Among the 61 cases of vasculitis with accompanying TMA, 15 patients had low complement 3 levels and 9 patients had low complement 4 levels. Therefore, one can hypothesize that complement activation occurs during the development of TMA in some patients with systemic vasculitis, leading to consumption of serum complement 3 and/or complement 4. It is well established that complement inhibition with eculizumab is the treatment of choice for CM-TMA observed in aHUS. There is also rationale to use this treatment modality in other types of secondary TMA, including TMA secondary to autoimmune diseases.[67] Therefore, complement inhibition with eculizumab may also have a role in the treatment of TMA cases secondary to active vasculitis. Both therapeutic plasma exchange and complement inhibition can also help control vasculitic activity and mitigate TMA features. However, data demonstrating the efficacy and safety of therapeutic plasma exchange and/or eculizumab, when used in addition to immunosuppressive treatment, for TMA cases secondary to presumed vasculitic activity are needed before further recommendations can be made.
Study Limitations
A limitation of this review is our arbitrary determination of possible mechanisms of TMA in some cases. The low number of cases, the lack of assessment of ADAMTS13 activity and complement regulatory factors in many cases, the nature of the included publications (all case reports), and the relatively low prevalence of TMA among patients with systemic vasculitis are additional limitations of this review. Since this review is based exclusively on published case reports, publication bias is an additional limitation: cases with favorable, dramatic, or unusual outcomes are likely overrepresented, while unremarkable or fatal cases may remain unpublished. The absence of registration of this systematic literature review in PROSPERO and the single-assessor evaluation using the JBI Critical Appraisal Checklist are additional methodological limitations.
Conclusion
Physicians should be vigilant for the clinical, laboratory, and histopathological features of TMA in patients with active or prior systemic vasculitis.
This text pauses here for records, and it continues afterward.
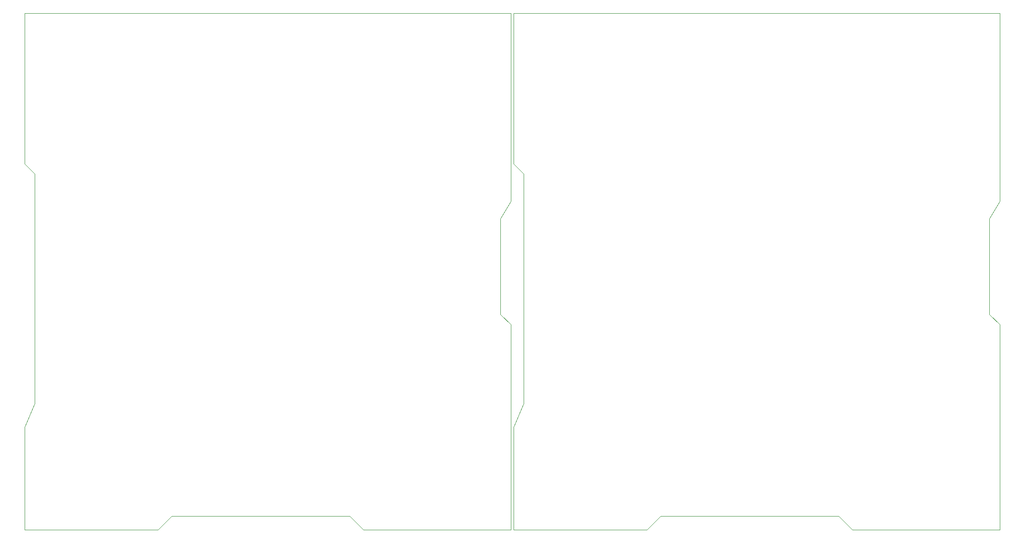
<source format=gbr>
%TF.GenerationSoftware,KiCad,Pcbnew,(5.1.9)-1*%
%TF.CreationDate,2021-10-15T17:24:20-04:00*%
%TF.ProjectId,Combined boards for stencil,436f6d62-696e-4656-9420-626f61726473,rev?*%
%TF.SameCoordinates,Original*%
%TF.FileFunction,Profile,NP*%
%FSLAX46Y46*%
G04 Gerber Fmt 4.6, Leading zero omitted, Abs format (unit mm)*
G04 Created by KiCad (PCBNEW (5.1.9)-1) date 2021-10-15 17:24:20*
%MOMM*%
%LPD*%
G01*
G04 APERTURE LIST*
%TA.AperFunction,Profile*%
%ADD10C,0.050000*%
%TD*%
G04 APERTURE END LIST*
D10*
X157636000Y-55780000D02*
X67466000Y-55780000D01*
X157636000Y-90705000D02*
X157636000Y-55780000D01*
X155731000Y-93880000D02*
X157636000Y-90705000D01*
X155731000Y-111660000D02*
X155731000Y-93880000D01*
X157636000Y-113565000D02*
X155731000Y-111660000D01*
X157636000Y-151665000D02*
X157636000Y-113565000D01*
X130331000Y-151665000D02*
X157636000Y-151665000D01*
X127791000Y-149125000D02*
X130331000Y-151665000D01*
X94771000Y-149125000D02*
X127791000Y-149125000D01*
X92231000Y-151665000D02*
X94771000Y-149125000D01*
X67466000Y-151665000D02*
X92231000Y-151665000D01*
X67466000Y-132615000D02*
X67466000Y-151665000D01*
X69371000Y-128170000D02*
X67466000Y-132615000D01*
X69371000Y-85625000D02*
X69371000Y-128170000D01*
X67466000Y-83720000D02*
X69371000Y-85625000D01*
X67466000Y-55780000D02*
X67466000Y-83720000D01*
X248314000Y-55780000D02*
X158144000Y-55780000D01*
X248314000Y-90705000D02*
X248314000Y-55780000D01*
X246409000Y-93880000D02*
X248314000Y-90705000D01*
X246409000Y-111660000D02*
X246409000Y-93880000D01*
X248314000Y-113565000D02*
X246409000Y-111660000D01*
X248314000Y-151665000D02*
X248314000Y-113565000D01*
X221009000Y-151665000D02*
X248314000Y-151665000D01*
X218469000Y-149125000D02*
X221009000Y-151665000D01*
X185449000Y-149125000D02*
X218469000Y-149125000D01*
X182909000Y-151665000D02*
X185449000Y-149125000D01*
X158144000Y-151665000D02*
X182909000Y-151665000D01*
X158144000Y-132615000D02*
X158144000Y-151665000D01*
X160049000Y-128170000D02*
X158144000Y-132615000D01*
X160049000Y-85625000D02*
X160049000Y-128170000D01*
X158144000Y-83720000D02*
X160049000Y-85625000D01*
X158144000Y-55780000D02*
X158144000Y-83720000D01*
M02*

</source>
Once TMA features are detected, careful history-taking and appropriate laboratory tests are necessary to determine the etiology and detect secondary causes, such as TTP, aHUS, drug-induced TMA, infection-associated TMA, hypertensive emergencies, pregnancy-related pathologies, malignancy, and transplantation-associated TMA. If TMA features develop in the context of new-onset systemic vasculitis or during a vasculitis relapse, disease activity may be a trigger and an etiologic factor for TMA, especially in AAV patients. Although there are no guidelines for the management of concomitant TMA during the treatment of systemic vasculitides, plasma exchange is frequently performed in addition to immunosuppressive therapies, and in some cases, complement inhibition may be beneficial. Biopsy-proven renal TMA may be associated with a poor renal outcome and possibly with increased mortality.